The Yang Lab generally interested in investigating the fundamental principles of tumor evolution and identifying key regulators of tumor progression. Our research is at the interface of cancer biology, technology development, and computational analysis, which combines CRISPR-based molecular recording tools, genetically engineered mouse models (GEMMs), single cell genomics-related algorithm development, and in vivo functional assays.

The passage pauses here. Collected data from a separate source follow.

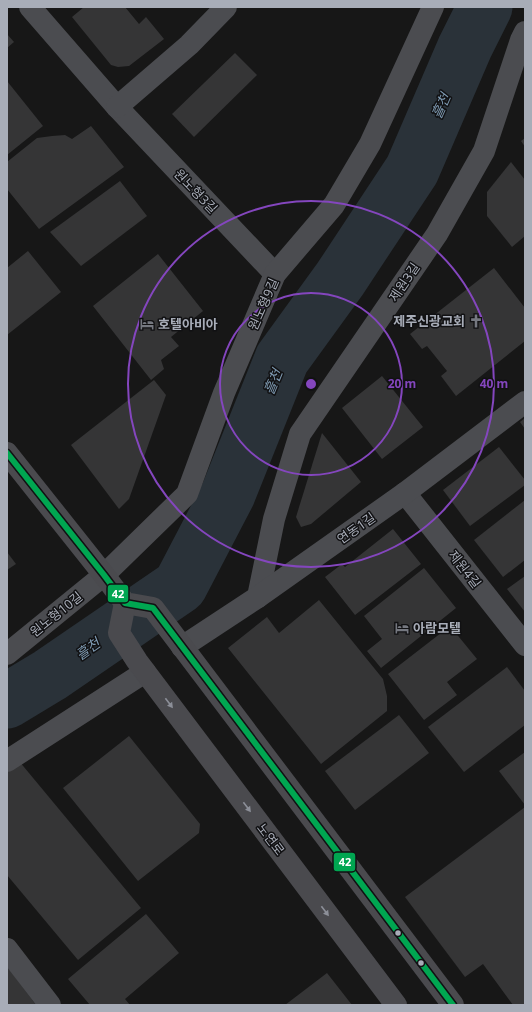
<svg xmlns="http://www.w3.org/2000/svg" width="532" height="1012" font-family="'Noto Sans','Noto Sans KR',sans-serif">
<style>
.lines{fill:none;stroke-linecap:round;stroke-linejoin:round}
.river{stroke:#2a3239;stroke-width:55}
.building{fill:#353536}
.minor{stroke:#4b4c50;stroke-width:22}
.tertiary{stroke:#4b4c50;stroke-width:22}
.secondary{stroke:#4a4a4e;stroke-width:22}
.bus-1-casing{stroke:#111113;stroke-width:9}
.bus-1{stroke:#00a651;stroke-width:6}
.oneway{fill:#8c8f98}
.ring{fill:none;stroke:#8446be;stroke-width:2}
.bus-dot{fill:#a8adb8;stroke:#111113;stroke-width:1.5}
.labels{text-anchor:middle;stroke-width:3;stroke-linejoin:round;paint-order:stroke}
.street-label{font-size:13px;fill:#a8adb8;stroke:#111113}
.poi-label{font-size:13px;font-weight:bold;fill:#a8adb8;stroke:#111113;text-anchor:start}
.water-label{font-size:14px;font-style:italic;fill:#7f9bb3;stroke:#111113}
.centre{fill:#8446be;stroke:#111113;stroke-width:2}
.ring-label{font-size:12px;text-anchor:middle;font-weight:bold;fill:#8446be;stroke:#111113;stroke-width:3;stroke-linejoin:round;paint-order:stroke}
.line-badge{stroke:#111113;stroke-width:1.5}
.badge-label{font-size:11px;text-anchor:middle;font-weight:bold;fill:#fff}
</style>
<rect width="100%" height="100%" fill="#171717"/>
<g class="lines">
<path class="river" d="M 7,701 L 50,675 L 180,586 L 228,494 L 282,359 L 340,279 L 412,170 L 465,47 L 485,7"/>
</g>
<g class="building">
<path d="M 84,7 L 125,7 L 139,24 L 146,17 L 164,39 L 129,66 L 118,67 L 111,65 L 72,17 Z"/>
<path d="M 7,34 L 14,42 L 7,48 Z"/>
<path d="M 235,53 L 257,75 L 194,137 L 172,114 Z"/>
<path d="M 7,81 L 43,126 L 7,155 Z"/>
<path d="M 91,126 L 124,167 L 39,229 L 7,189 L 7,162 L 37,138 L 52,136 L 65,135 L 72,139 Z"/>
<path d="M 525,138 L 525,147 L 521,141 Z"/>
<path d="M 511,162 L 525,180 L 525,236 L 512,247 L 487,216 L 487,192 Z"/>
<path d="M 120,181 L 147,216 L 81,266 L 50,232 Z"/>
<path d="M 28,251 L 61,292 L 7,335 L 7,268 Z"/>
<path d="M 158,254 L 203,311 L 171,337 L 179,346 L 161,360 L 164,369 L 151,380 L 93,306 Z"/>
<path d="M 494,268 L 525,308 L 525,341 L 456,396 L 441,376 L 447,371 L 427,346 L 422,349 L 410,334 Z"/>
<path d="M 382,376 L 423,427 L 382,459 L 342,408 Z"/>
<path d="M 154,380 L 166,395 L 129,499 L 119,509 L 71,445 Z"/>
<path d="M 525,418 L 525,429 L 520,422 Z"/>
<path d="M 322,433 L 361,482 L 311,524 L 301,527 L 296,517 Z"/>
<path d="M 499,447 L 525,480 L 525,485 L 470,526 L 443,490 Z"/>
<path d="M 525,500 L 525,560 L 503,577 L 474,540 Z"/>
<path d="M 393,529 L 421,564 L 355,615 L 325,577 L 342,564 L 345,567 Z"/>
<path d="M 7,552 L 16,564 L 7,570 Z"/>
<path d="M 424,568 L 456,608 L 381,668 L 367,651 L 382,639 L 364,616 Z"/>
<path d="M 525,576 L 525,612 L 507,589 Z"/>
<path d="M 319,600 L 383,679 L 387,696 L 387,711 L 321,764 L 228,648 L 267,617 L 279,633 Z"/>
<path d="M 450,626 L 477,659 L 447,682 L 457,695 L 424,720 L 388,674 Z"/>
<path d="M 507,667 L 525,691 L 525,725 L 464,772 L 428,727 Z"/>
<path d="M 399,715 L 429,753 L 355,810 L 325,771 Z"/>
<path d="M 129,736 L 200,824 L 199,833 L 138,881 L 63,788 Z"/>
<path d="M 525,752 L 525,805 L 499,771 Z"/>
<path d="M 19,761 L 141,908 L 78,960 L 7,875 L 7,771 Z"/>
<path d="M 525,807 L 525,1005 L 513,1005 L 483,964 L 465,977 L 405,897 Z"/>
<path d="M 146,914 L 179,953 L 125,999 L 130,1005 L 90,1005 L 68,979 Z"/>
<path d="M 7,966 L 36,1005 L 7,1005 Z"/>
<path d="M 327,973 L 352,1005 L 285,1005 Z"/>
</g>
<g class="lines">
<g class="minor">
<path d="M 30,7 L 117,107 L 275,274"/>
<path d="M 117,107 L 189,45 L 226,7"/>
<path d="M 405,493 L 525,645"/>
<path d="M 258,597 L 274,519 L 300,434 L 437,234 L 484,151 L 521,40 L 525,32"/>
<path d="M 182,647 L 258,597 L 405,493 L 525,402"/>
<path d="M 7,654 L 104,575"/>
<path d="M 7,761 L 145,672"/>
<path d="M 7,949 L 50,1005"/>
</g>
<path class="tertiary" d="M 104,575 L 187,494 L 224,393 L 275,274 L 334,205 L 370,144 L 433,7"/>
<g class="secondary">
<path d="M 7,453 L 104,575 L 125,603 L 153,608 L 453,1005"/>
<path d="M 125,603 L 119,633 L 137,661 L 396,1005"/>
</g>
<g class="bus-1-casing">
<path id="bus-1" d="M 7,453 L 104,575 L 125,603 L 153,608 L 453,1005"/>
</g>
<use href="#bus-1" class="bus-1"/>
</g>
<defs><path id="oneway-solid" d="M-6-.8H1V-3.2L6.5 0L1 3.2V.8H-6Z"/></defs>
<g class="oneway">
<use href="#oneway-solid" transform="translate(169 703) rotate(53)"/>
<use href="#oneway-solid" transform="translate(247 807) rotate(53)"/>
<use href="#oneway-solid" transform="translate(325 911) rotate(53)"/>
</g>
<g class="ring">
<circle cx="311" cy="384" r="91"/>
<circle cx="311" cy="384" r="183"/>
</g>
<defs>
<g id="church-bare" transform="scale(1.08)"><path d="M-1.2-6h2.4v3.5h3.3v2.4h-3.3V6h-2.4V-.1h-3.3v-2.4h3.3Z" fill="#757880" stroke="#111113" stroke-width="2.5" paint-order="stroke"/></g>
<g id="hotel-bare" transform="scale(1.08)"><path d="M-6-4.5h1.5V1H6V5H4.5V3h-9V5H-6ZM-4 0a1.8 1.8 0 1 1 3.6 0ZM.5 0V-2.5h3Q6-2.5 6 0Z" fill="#757880" stroke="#111113" stroke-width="2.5" paint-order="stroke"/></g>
</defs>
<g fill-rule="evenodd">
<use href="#church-bare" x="476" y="321"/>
<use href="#hotel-bare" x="147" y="324"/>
<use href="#hotel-bare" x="402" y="628"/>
</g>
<g class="bus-dot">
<circle cx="398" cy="933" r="3.5"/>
<circle cx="421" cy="963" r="3.5"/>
</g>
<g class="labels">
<g class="street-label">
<text transform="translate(196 191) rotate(46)" y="5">원노형3길</text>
<text transform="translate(404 282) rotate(-56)" y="5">제원3길</text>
<text transform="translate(263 304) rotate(-66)" y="5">원노형9길</text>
<text transform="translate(356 528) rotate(-35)" y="5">연동1길</text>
<text transform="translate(465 569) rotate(52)" y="5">제원4길</text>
<text transform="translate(56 614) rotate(-39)" y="5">원노형10길</text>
<text transform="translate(271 839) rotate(53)" y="5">노연로</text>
</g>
<g class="poi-label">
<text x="465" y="326" text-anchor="end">제주신광교회</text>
<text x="158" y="329">호텔아비아</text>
<text x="413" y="633">아람모텔</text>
</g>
<g class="water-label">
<text transform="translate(441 106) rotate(-66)" y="5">흘천</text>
<text transform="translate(273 382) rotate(-68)" y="5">흘천</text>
<text transform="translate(88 649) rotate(-35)" y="5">흘천</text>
</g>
</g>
<circle cx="311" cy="384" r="6" class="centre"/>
<g class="ring-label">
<text x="402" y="388">20 m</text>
<text x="494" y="388">40 m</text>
</g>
<g class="line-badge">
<rect x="107" y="584" width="22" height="19" rx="4" fill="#00a651"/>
<rect x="333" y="852" width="23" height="20" rx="4" fill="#00a651"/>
</g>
<g class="badge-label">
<text x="118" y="598">42</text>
<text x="345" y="866">42</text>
</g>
<rect width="532" height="1012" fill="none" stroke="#a8adb8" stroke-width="16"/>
</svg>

The main goal of the Yang Lab is to investigate the intrinsic and extrinsic mechanisms governing cancer cell state transitions and ultimately develop a quantitative roadmap of tumor evolution. Towards this goal, we have recently developed an autochthonous “KP-Tracer” mouse model, which allows us to continuously monitor the processes by which a single cell harboring oncogenic mutations evolves into an aggressive tumor. In collaboration with Nir Yosef's lab, we have developed a new computational algorithm "Cassiopeia" for building high-resolution tumor phylogenies. This offers a significant advance in tumor evolution modeling by enabling quantitative inference of fitness landscapes, cellular plasticity, evolutionary paths of primary tumors and metastases, and the role of any gene of interest in altering all these facets of tumor development.
Building upon these cutting-edge technologies, our lab aims to develop a comprehensive understanding of tumor evolution by integrating multiple data modalities. We will dissect the cell-intrinsic and extrinsic mechanisms that govern cancer cell state transitions, and identify the regulatory gene networks that drive cancer evolution. Furthermore, our lab is committed to expanding the molecular recording toolkits, enabling more precise and detailed reconstruction of tumor life histories. Through these collaborative efforts, we strive to reconstruct the entire trajectory of tumor development, capturing the process from a single transformed cell to a complex and aggressive tumor population, with unprecedented scale and resolution. Ultimately, this holistic approach will pave the way for the development of predictive models of tumor evolution, advancing our ability to predict and potentially intervene in cancer progression.